Oscar season is when I briefly convince myself that reading Variety over coffee and skimming the New York Times arts section at night qualifies as rigorous film scholarship. For a few weeks each year, I develop confident opinions about categories I forgot existed the previous spring, casually reference “industry buzz,” and begin sentences with “it feels like…” — awards-season shorthand for “I have absolutely no proof, but I am emotionally invested.”
Part of this confidence comes from experience. For roughly the past fifteen years, Oscar Sunday hasn’t meant sitting on the couch with snacks and a ballot. It has meant working — watching red-carpet arrivals in real time, producing coverage as winners are announced, and helping feed the bottomless appetite for Oscars content across ABC7NY.com and the wider ABC Owned Television Stations. After enough ceremonies spent toggling between live feeds, social-media spikes, and last-second headline rewrites, you begin to believe you understand how the night unfolds. Or at least you learn how to project calm while quietly bracing for the unexpected.

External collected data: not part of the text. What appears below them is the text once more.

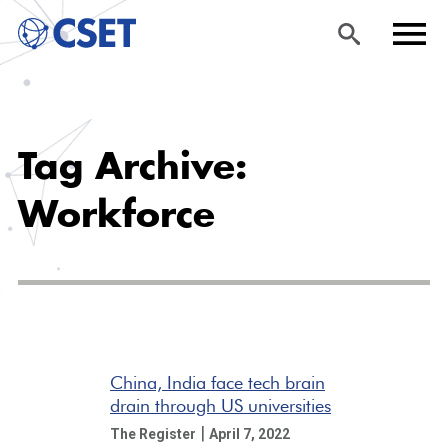
Skip
Sea
Men
to
rch
u
Tag Archive:
main
content
Workforce
China, India face tech brain
drain through US universities
|
The Register
April 7, 2022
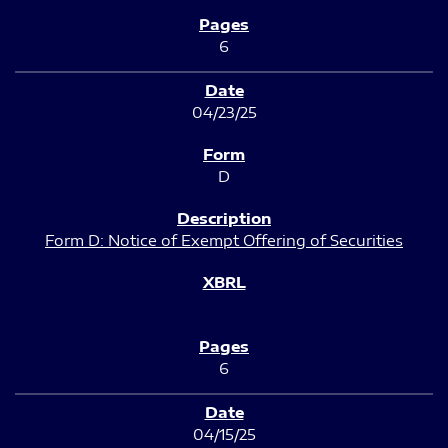
6
04/23/25
D
Form D: Notice of Exempt Offering of Securities
6
04/15/25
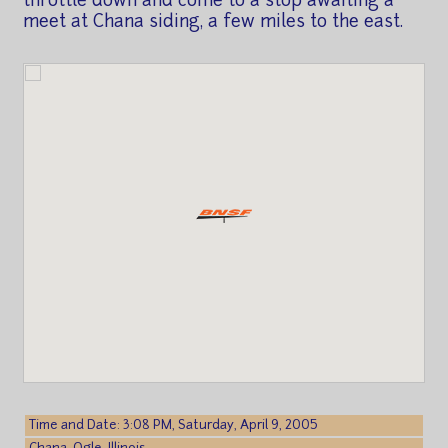
throttle down and come to a stop awaiting a
meet at Chana siding, a few miles to the east.
Time and Date: 3:08 PM, Saturday, April 9, 2005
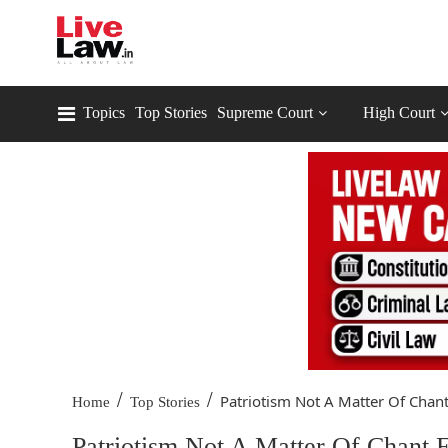
Topics
Top Stories
Supreme Court
High Court
/
/
Patriotism Not A Matter Of Chant.
Home
Top Stories
Patriotism Not A Matter Of Chant 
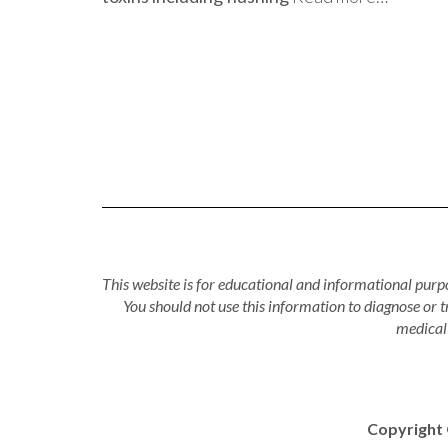
This website is for educational and informational purpo
You should not use this information to diagnose or 
medical 
Copyright 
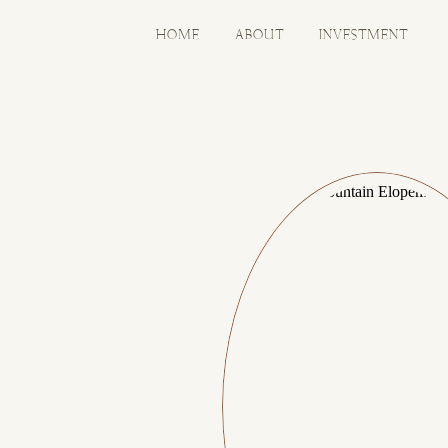
HOME
ABOUT
INVESTMENT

Those years also come with memories that make it difficult to treat the Oscars as a purely dignified cultural institution. There was the night the broadcast veered into live-television infamy when Will Smith walked onstage and smacked Chris Rock — a moment that turned a relatively boring ceremony into a breaking-news event heard around the world. There was the unforgettable envelope mix-up in 2017, when La La Land briefly won Best Picture before graciously, and somewhat publicly, returning the trophy to Moonlight. And of course, there was Ellen DeGeneres’s 2014 selfie — perhaps the most efficient demonstration in history of how Hollywood glamour and smartphone logistics can collide.

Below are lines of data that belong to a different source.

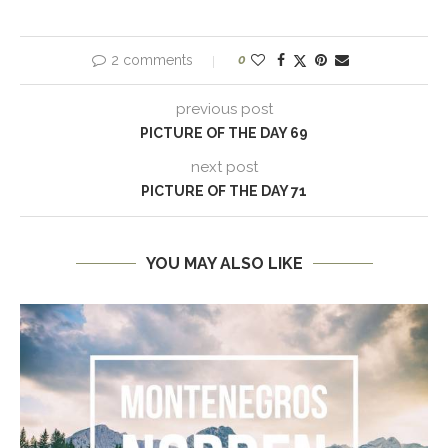
2 comments
0
previous post
PICTURE OF THE DAY 69
next post
PICTURE OF THE DAY 71
YOU MAY ALSO LIKE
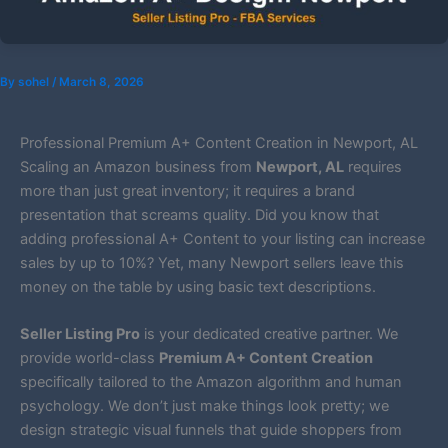
By
sohel
/
March 8, 2026
Professional Premium A+ Content Creation in Newport, AL
Scaling an Amazon business from
Newport, AL
requires
more than just great inventory; it requires a brand
presentation that screams quality. Did you know that
adding professional A+ Content to your listing can increase
sales by up to 10%? Yet, many Newport sellers leave this
money on the table by using basic text descriptions.
Seller Listing Pro
is your dedicated creative partner. We
provide world-class
Premium A+ Content Creation
specifically tailored to the Amazon algorithm and human
psychology. We don’t just make things look pretty; we
design strategic visual funnels that guide shoppers from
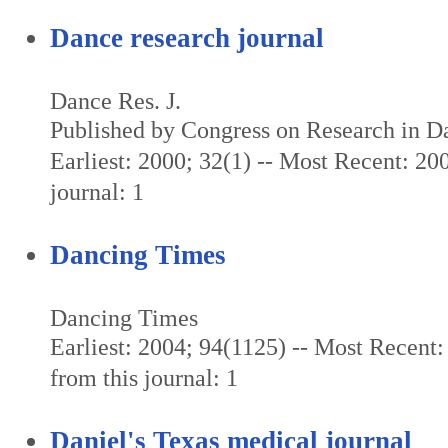
Dance research journal
Dance Res. J.
Published by Congress on Research in D
Earliest: 2000; 32(1) -- Most Recent: 200
journal: 1
Dancing Times
Dancing Times
Earliest: 2004; 94(1125) -- Most Recent:
from this journal: 1
Daniel's Texas medical journal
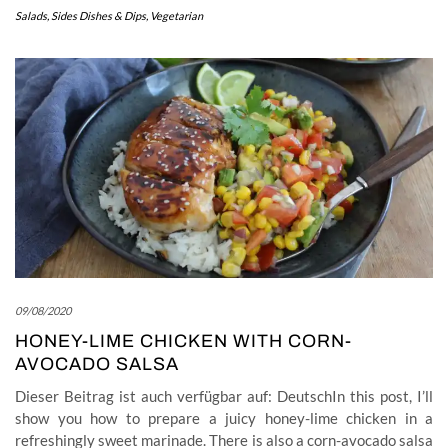
Salads
,
Sides Dishes & Dips
,
Vegetarian
09/08/2020
HONEY-LIME CHICKEN WITH CORN-
AVOCADO SALSA
Dieser Beitrag ist auch verfügbar auf: DeutschIn this post, I’ll
show you how to prepare a juicy honey-lime chicken in a
refreshingly sweet marinade. There is also a corn-avocado salsa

My cinematic worldview, however, was formed long before I was filing Oscars stories on deadline. I grew up on Disney, which probably explains my enduring faith in orchestral swells and emotional clarity. Pixar later deepened the imprint by making me cry over toys, robots, and, on one memorable occasion, real estate. My favorite film of all time remains Casablanca, a movie so elegantly constructed it makes modern plotting feel like it was completed during a lunch break. Paul Newman is still my favorite actor — effortless, intelligent, impossibly cool — though George Clooney in Michael Clayton came dangerously close to redefining what a perfectly calibrated movie performance looks like. And Katharine Hepburn remains the gold standard, proof that wit and authority never go out of style.

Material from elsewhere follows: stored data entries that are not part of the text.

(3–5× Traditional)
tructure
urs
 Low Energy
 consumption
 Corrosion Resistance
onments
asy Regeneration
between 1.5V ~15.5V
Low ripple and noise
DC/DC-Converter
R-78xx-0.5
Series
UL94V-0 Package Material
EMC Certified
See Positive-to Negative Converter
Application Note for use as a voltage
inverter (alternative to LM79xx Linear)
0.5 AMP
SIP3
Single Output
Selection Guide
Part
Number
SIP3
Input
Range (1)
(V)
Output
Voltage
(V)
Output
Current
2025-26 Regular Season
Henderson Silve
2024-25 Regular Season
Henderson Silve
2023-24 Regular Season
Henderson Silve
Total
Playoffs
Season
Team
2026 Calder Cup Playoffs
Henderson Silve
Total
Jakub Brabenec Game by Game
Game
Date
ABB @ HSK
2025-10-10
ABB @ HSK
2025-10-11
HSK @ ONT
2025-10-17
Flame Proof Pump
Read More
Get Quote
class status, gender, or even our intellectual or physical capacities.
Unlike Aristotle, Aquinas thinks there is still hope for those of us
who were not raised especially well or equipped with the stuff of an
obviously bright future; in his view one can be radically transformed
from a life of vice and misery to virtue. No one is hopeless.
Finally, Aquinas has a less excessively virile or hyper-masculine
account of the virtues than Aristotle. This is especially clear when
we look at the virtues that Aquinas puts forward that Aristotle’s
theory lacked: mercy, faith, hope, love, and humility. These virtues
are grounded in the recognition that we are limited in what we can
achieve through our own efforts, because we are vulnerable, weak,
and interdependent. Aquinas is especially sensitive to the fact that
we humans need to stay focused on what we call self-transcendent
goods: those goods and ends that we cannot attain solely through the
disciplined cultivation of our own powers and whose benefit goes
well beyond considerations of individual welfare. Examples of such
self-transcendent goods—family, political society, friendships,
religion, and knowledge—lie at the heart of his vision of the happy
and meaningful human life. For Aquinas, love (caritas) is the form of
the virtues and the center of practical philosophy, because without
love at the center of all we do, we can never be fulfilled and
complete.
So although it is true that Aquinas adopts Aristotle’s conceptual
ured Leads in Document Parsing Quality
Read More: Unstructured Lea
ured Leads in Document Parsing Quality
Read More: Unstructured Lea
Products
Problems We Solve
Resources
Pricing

All of which is to say: my Oscar picks arrive with both passion and baggage.
This year I managed to see all but one of the Best Picture nominees, an accomplishment I intend to reference casually for the foreseeable future. I also saw exactly one of the short films — The Singers, which is genuinely worth seeking out and, more importantly, allows me to speak with suspicious confidence about a category where most people are bluffing.
If I’m being completely honest, none of this year’s Best Picture nominees truly floored me. I admired elements, respected the ambition, occasionally enjoyed myself — but I never quite experienced that rare electric jolt that makes you feel you’re watching something you’ll carry around for decades. Personal taste and strategic prediction don’t always align. I didn’t particularly care for Sinners, yet Michael B. Jordan’s performance feels impossible to ignore. Sometimes you simply have to respect the craft even when the movie itself leaves you unmoved. Sean Penn, meanwhile, appears to have delivered the kind of supporting performance that arrives pre-packaged with historical significance — the sort that inspires solemn nodding and decisive ballot marking.
That same film, One Battle After Another, was one of the year’s more satisfying surprises for me: ambitious without being exhausting, confident without being self-important. Watching it steadily accumulate awards-season victories has felt less like suspense and more like observing a well-organized transfer of power.
The best actress race offers a gentler internal conflict. I was genuinely charmed by Kate Hudson in Song Sung Blue, a reminder that movie-star magnetism remains both real and undervalued. But Jessie Buckley’s dominance this season has been so overwhelming that resisting her now would feel less like independent thinking and more like arguing with gravity.
And so, after months of watching, reading, overanalyzing, and filling out prediction grids with the seriousness of a tax return, I arrive at the same conclusion as much of the industry. When the final envelope is opened, the night will likely belong to One Battle After Another — a title that doubles as an apt description of awards season itself: a long, suspenseful march toward an outcome we all pretend to be surprised by.